> [WORK REQUIRED]
Report each line of the listing that carries the word "thumb".

----

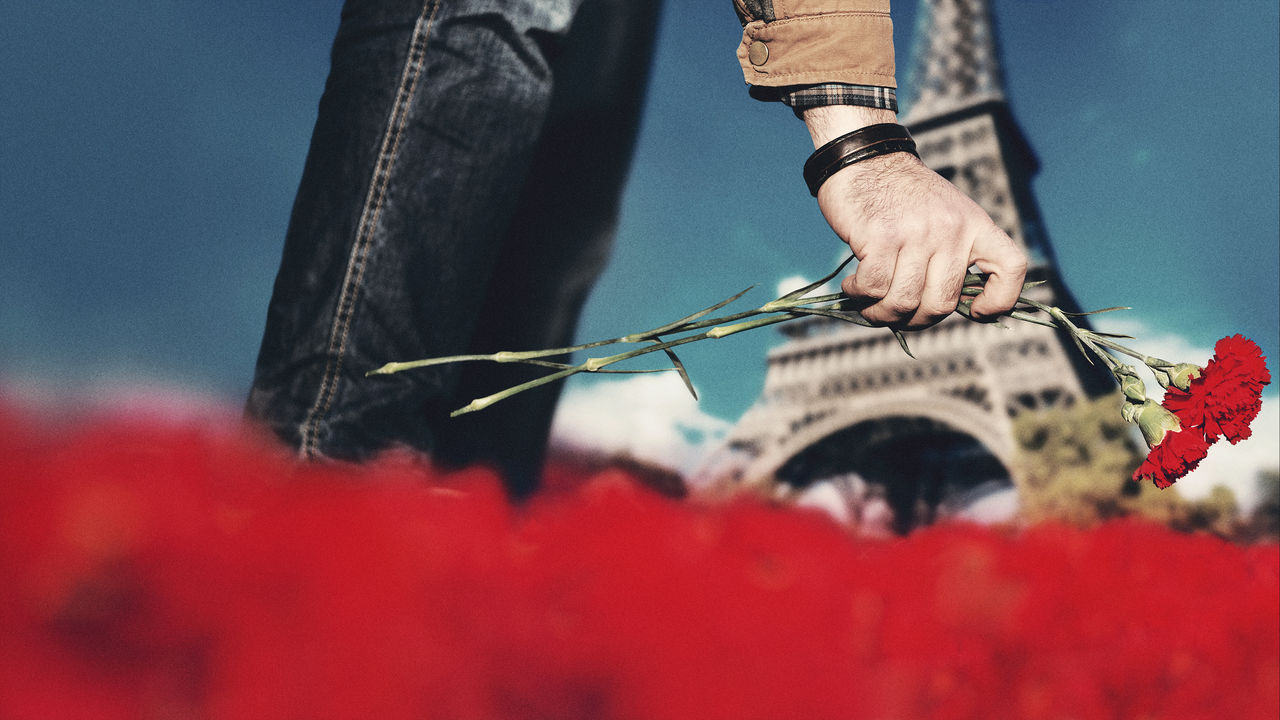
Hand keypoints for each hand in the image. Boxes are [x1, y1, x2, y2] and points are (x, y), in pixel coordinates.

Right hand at [803, 106, 1027, 328]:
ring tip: (868, 304)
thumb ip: (950, 254)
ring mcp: (916, 233)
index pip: (1012, 267)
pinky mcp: (881, 237)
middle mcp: (951, 229)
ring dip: (880, 313)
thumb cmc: (901, 196)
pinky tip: (852, 287)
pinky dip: (859, 295)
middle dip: (915, 321)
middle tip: (895, 313)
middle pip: (941, 303)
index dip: (1000, 300)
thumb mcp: (944, 215)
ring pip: (903, 302)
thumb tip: (937, 308)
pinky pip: (873, 288)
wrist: (864, 157)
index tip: (975, 312)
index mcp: (974, 224)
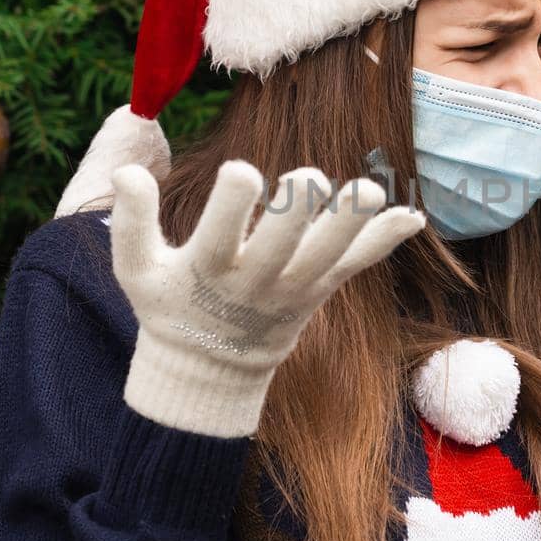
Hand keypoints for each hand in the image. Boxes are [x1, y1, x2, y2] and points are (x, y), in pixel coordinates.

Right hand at [109, 160, 425, 437]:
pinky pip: (356, 265)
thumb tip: (128, 171)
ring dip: (351, 224)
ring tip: (372, 189)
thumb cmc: (170, 305)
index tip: (241, 171)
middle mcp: (256, 281)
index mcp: (208, 273)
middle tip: (309, 177)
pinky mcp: (321, 289)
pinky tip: (413, 218)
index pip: (219, 238)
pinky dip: (384, 242)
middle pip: (283, 247)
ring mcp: (295, 288)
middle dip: (296, 213)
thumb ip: (130, 221)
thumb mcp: (136, 270)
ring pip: (329, 256)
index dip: (232, 206)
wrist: (211, 369)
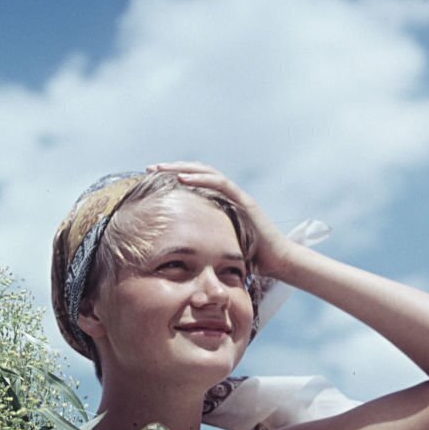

----

> [EXERCISE ANSWER]
thumb ip: (950, 254)
thumb cmc: (901, 196)
thumb mcp: (944, 215)
thumb tip: (937, 308)
thumb tip: (128, 171)
thumb cmc: (170, 305)
thumb ip: (130, 221)
thumb mcp: (136, 270)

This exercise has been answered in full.